▸ Work request
Rewrite the material below, replacing every "Reading left to right" with "Scanning from left to right" and keeping everything else unchanged. Leave the pictures out of your version.

▸ Supplied records
===
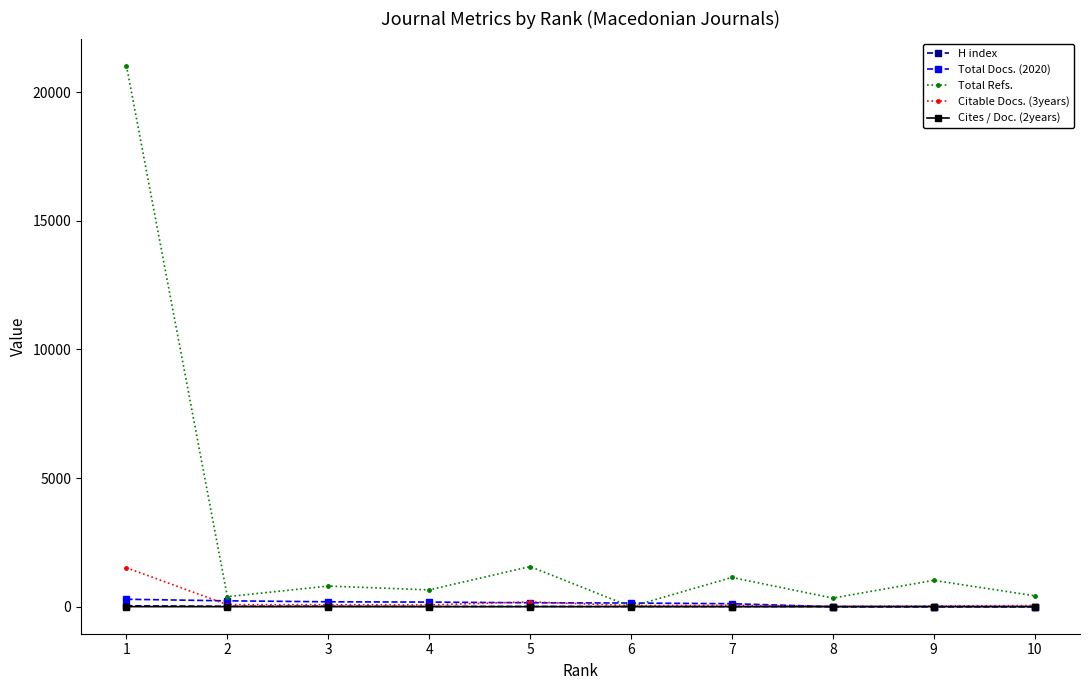

What is the average value of the Total Docs. (2020) series?

129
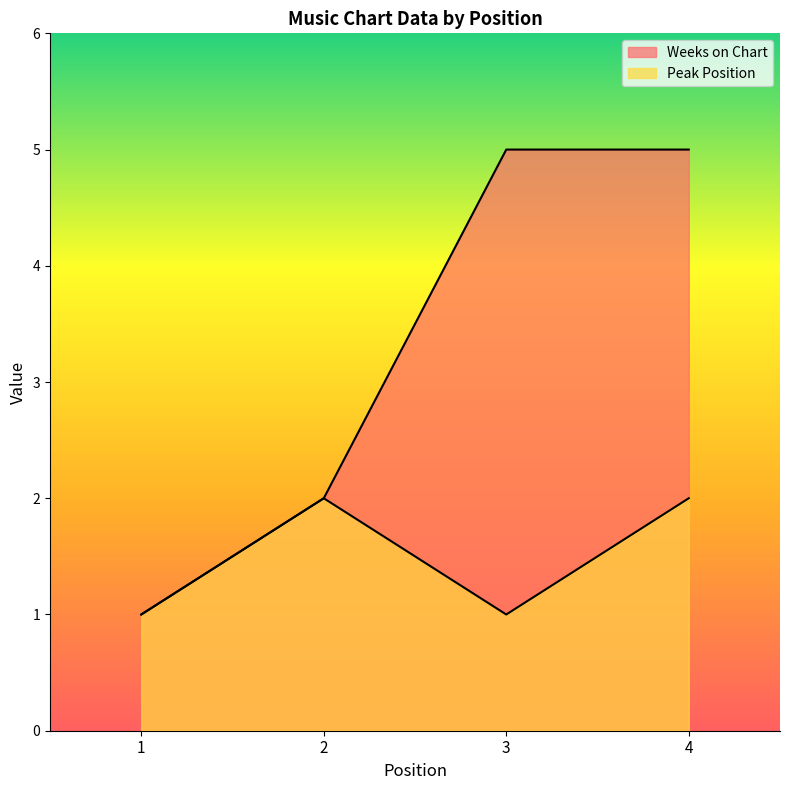

Reading left to right, extract all data points from this chart.

Weeks on Chart: 1	2	5	5
Peak Position: 1	2	1	2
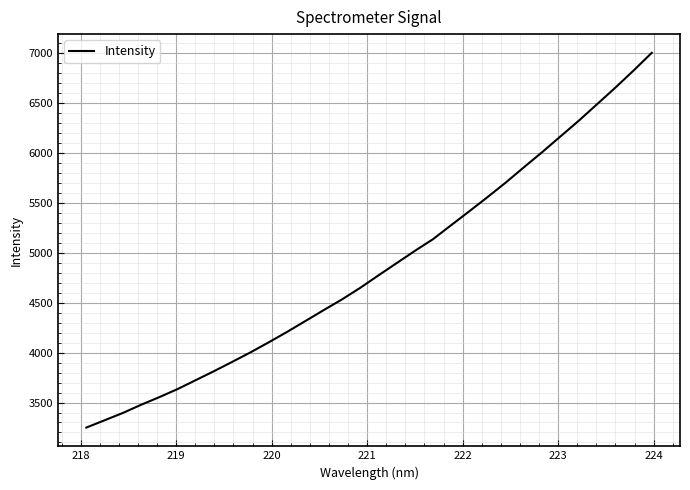

Reading left to right, list all the values displayed in this chart.

3249.1	3322.2	3395.4	3477.4	3553.9	3634.8	3724.5	3814.5	3907.8	4002.9	4103.6	4207.3	4315.8	4424.7	4531.6	4647.4	4772.3	4895.1	5018.0	5135.8	5276.6	5416.5	5558.4	5704.2	5857.9	6009.1	6166.1	6322.3	6487.2	6652.2	6823.6	7001.3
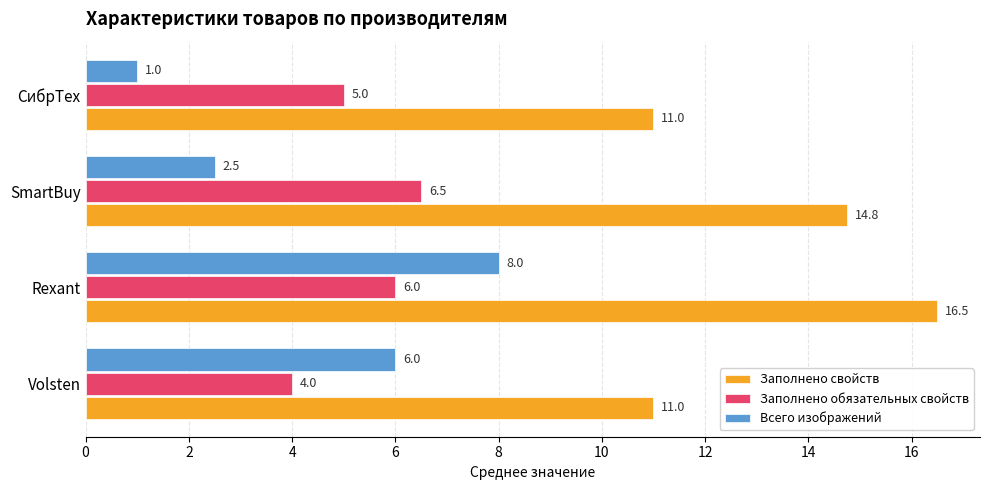

True or false: Заполнено свойств has a value of 8.0 at SmartBuy.

False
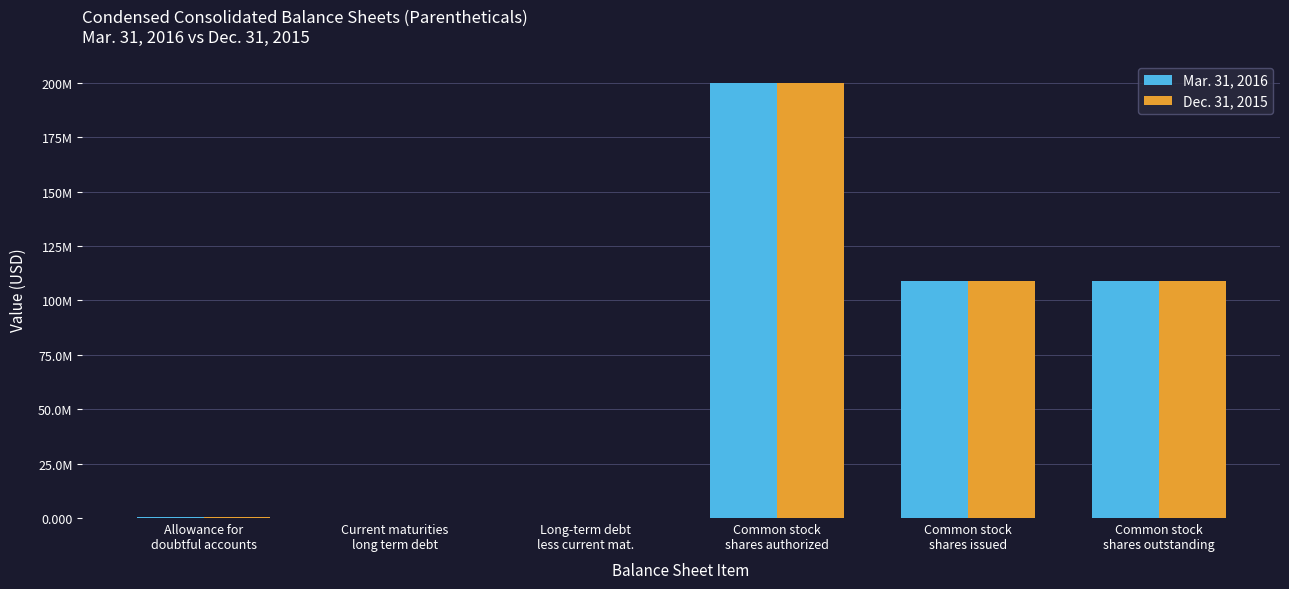

Are the bars horizontal?

No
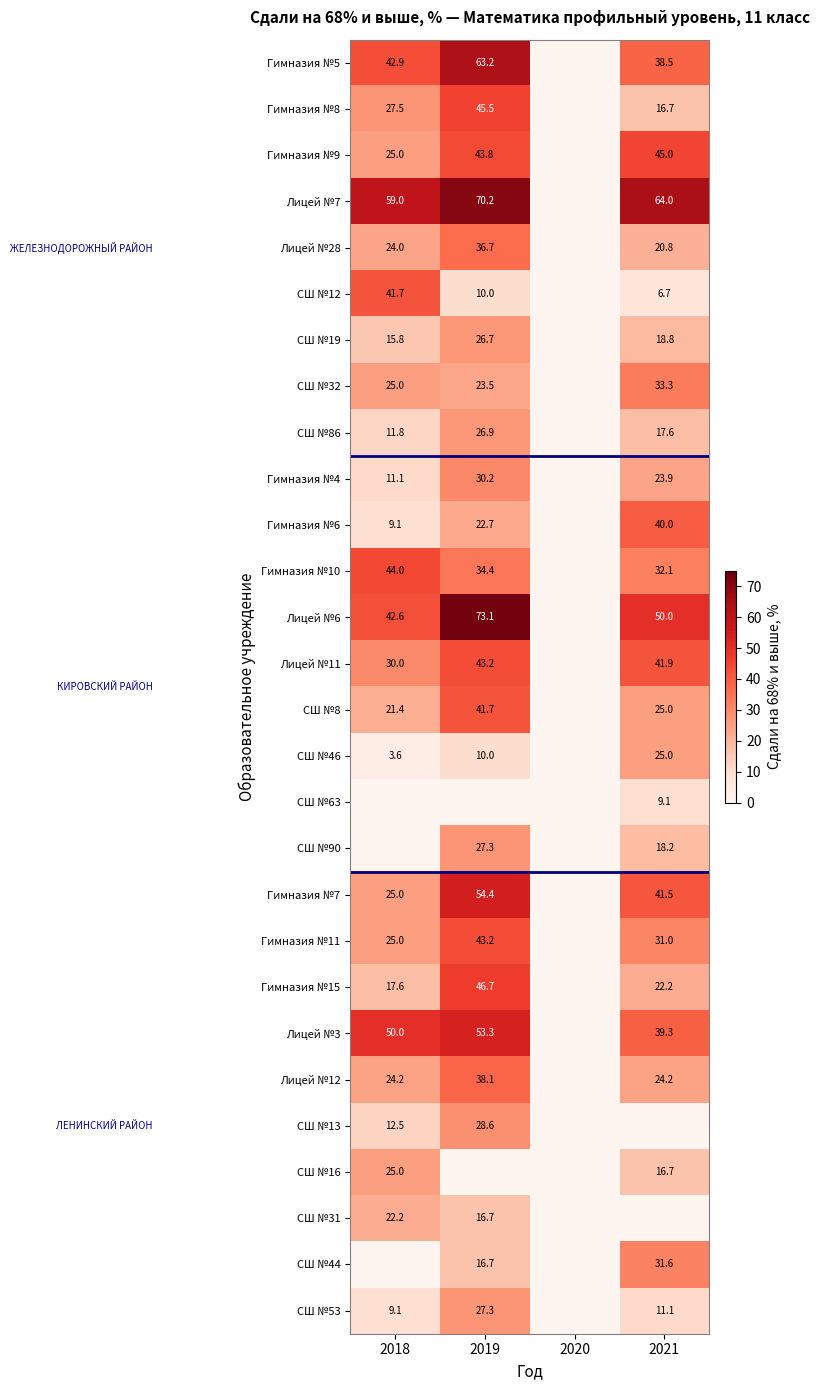

The СШ №90 series shows 27.3 at 2019. True or false?

True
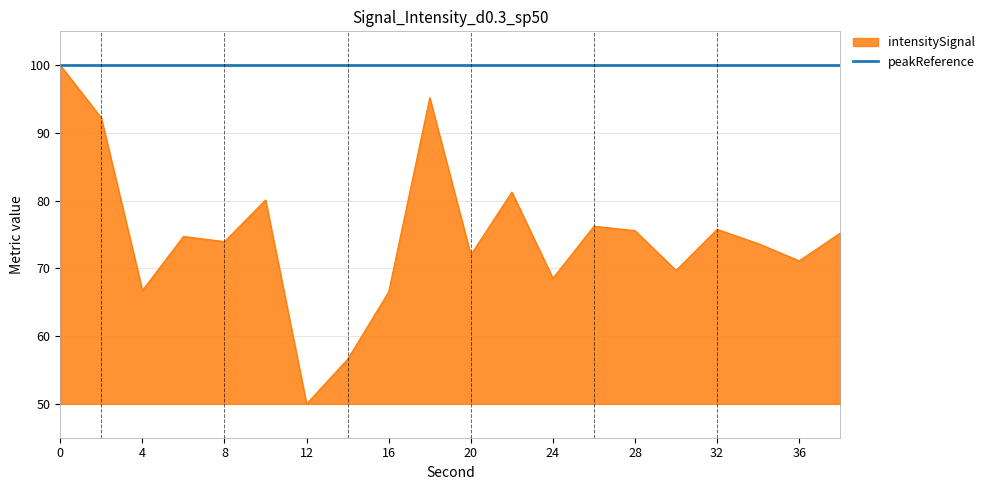

List the series in order of their overall mean, highest first.

peakReference, intensitySignal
===
▸ Your response
What is the average value of the Total Docs. (2020) series?

129

Scanning from left to right, extract all data points from this chart.

Weeks on Chart: 1	2	5	5
Peak Position: 1	2	1	2

Scanning from left to right, list all the values displayed in this chart.

3249.1	3322.2	3395.4	3477.4	3553.9	3634.8	3724.5	3814.5	3907.8	4002.9	4103.6	4207.3	4315.8	4424.7	4531.6	4647.4	4772.3	4895.1	5018.0	5135.8	5276.6	5416.5	5558.4	5704.2	5857.9	6009.1	6166.1	6322.3	6487.2	6652.2	6823.6	7001.3

True or false: Заполнено свойств has a value of 8.0 at SmartBuy.

False

Are the bars horizontal?

No

The СШ №90 series shows 27.3 at 2019. True or false?

True

List the series in order of their overall mean, highest first.

peakReference, intensitySignal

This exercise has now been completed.